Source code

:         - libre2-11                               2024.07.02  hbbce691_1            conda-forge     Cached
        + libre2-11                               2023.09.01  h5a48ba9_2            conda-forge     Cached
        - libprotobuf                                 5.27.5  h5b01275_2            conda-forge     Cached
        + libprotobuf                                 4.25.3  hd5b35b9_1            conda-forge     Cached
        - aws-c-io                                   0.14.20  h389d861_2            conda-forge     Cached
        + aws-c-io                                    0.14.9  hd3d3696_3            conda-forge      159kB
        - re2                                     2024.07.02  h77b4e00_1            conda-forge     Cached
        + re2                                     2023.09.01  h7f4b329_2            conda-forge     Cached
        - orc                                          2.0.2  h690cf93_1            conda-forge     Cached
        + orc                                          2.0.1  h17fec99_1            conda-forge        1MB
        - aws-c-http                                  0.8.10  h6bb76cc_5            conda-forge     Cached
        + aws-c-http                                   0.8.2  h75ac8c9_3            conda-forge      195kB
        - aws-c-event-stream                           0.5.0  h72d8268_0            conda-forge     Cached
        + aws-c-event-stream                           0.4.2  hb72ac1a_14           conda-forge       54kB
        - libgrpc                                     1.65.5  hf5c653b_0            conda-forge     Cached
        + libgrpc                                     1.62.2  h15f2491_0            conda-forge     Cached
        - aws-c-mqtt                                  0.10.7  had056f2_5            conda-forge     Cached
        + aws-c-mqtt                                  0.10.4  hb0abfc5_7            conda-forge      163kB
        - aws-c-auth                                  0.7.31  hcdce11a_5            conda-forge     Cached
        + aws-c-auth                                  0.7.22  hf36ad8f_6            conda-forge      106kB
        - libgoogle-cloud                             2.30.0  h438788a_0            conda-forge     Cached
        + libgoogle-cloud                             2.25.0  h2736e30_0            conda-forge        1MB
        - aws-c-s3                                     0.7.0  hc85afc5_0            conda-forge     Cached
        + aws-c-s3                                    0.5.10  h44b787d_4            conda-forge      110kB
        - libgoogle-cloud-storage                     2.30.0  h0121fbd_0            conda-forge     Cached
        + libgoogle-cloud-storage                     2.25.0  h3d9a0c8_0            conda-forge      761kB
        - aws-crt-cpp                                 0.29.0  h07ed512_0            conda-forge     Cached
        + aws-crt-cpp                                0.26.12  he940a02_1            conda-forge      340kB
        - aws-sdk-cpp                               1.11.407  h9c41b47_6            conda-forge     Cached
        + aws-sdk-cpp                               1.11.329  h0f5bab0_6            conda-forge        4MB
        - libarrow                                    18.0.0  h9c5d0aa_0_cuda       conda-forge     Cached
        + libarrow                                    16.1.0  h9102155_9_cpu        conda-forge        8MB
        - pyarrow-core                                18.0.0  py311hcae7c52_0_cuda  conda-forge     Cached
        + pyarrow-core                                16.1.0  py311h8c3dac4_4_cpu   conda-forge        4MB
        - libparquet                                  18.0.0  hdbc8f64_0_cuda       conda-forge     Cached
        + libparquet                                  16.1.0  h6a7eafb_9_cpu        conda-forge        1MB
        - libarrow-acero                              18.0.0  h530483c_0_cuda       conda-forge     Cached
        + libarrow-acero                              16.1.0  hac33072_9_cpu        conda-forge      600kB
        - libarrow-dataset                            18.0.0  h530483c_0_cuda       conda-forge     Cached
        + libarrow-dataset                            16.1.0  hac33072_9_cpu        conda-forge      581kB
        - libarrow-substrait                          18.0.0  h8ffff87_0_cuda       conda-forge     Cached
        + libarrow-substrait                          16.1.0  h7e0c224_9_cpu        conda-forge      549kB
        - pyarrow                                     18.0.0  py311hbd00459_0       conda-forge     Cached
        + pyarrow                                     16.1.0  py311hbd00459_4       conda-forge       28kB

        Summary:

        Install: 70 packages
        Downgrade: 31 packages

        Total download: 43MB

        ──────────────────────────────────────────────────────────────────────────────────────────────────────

----------------------------------------

- _TASK DESCRIPTION_:
Locate and copy every line of the rows that contains the string "libgrpc". Case counts.

- _RESPONSE AREA_:
        - libgrpc                                     1.65.5  hf5c653b_0            conda-forge     Cached
        + libgrpc                                     1.62.2  h15f2491_0            conda-forge     Cached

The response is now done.